A year later, on the half-centennial of the signing of the Declaration of Independence, Thomas Jefferson, the author of the document, and John Adams, a signer, both died, Jefferson at home in Virginia, Adams in Massachusetts. In 1826 Adams was 91, Jefferson 83.

The two men had become bitter political rivals in the early years of the Republic. Jefferson had hired a pamphleteer to smear Adams while the two were running for the presidency in 1800. The pamphleteer was a man named James Callendar, and the smear, while untrue, was believed by enough people to win Jefferson the election. Callendar went to prison over the libel and emerged a year later angry with Jefferson for the unpaid bill. He got his revenge by publishing a true story about the sitting president: that he'd had an affair with one of his slaves, a woman by the name of Sally Hemings, and had fathered children by her. The story dogged Jefferson for the rest of his life.

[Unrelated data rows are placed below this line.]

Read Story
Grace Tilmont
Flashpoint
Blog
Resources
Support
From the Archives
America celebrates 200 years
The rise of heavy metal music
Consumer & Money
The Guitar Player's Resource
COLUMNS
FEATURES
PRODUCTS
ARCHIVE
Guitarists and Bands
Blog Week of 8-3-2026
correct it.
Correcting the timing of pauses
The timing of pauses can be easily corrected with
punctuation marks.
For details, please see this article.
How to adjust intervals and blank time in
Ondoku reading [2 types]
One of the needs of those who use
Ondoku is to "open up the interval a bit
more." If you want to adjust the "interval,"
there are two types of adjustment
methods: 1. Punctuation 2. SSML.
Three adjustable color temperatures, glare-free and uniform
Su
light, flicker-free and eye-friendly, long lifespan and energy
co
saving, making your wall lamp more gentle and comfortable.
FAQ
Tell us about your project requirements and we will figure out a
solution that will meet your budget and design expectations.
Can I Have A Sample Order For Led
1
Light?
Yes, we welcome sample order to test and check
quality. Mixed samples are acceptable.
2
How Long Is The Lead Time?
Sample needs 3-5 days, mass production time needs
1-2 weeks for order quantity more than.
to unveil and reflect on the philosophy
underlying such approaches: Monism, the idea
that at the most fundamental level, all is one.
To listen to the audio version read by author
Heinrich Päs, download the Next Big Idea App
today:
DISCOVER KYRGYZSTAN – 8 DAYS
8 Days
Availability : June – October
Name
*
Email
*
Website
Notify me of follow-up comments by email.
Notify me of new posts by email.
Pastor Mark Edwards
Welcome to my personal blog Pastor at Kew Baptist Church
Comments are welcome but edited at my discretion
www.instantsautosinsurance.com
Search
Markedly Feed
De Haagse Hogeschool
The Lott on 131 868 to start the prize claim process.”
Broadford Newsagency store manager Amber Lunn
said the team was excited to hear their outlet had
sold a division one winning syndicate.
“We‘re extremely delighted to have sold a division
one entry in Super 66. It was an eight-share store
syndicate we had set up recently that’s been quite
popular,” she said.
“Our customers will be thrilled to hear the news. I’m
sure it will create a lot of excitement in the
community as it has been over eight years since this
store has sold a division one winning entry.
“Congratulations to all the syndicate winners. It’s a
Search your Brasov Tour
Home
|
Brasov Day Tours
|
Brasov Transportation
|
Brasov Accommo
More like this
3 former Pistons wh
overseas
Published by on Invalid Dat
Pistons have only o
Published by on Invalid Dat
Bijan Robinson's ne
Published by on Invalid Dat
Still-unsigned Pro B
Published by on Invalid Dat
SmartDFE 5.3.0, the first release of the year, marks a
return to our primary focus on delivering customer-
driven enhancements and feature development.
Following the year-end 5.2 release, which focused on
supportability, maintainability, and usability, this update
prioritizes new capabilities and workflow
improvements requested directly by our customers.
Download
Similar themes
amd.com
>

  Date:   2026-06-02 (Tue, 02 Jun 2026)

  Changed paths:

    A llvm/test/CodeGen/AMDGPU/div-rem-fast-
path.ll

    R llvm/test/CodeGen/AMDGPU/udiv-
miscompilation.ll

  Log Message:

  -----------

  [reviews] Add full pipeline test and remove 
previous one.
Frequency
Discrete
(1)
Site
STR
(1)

After the inauguration in 1801 Jefferson and Adams would not speak or write to each other for another decade. The reconciliation, when it came, was a warm one. The letters between Jefferson and Adams comprise one of the most interesting correspondences ever written, describing the intelligent differences of opinion––religious, philosophical, practical, political––which formed our country. Jefferson appears four times in A Book of Ages, John Adams five times.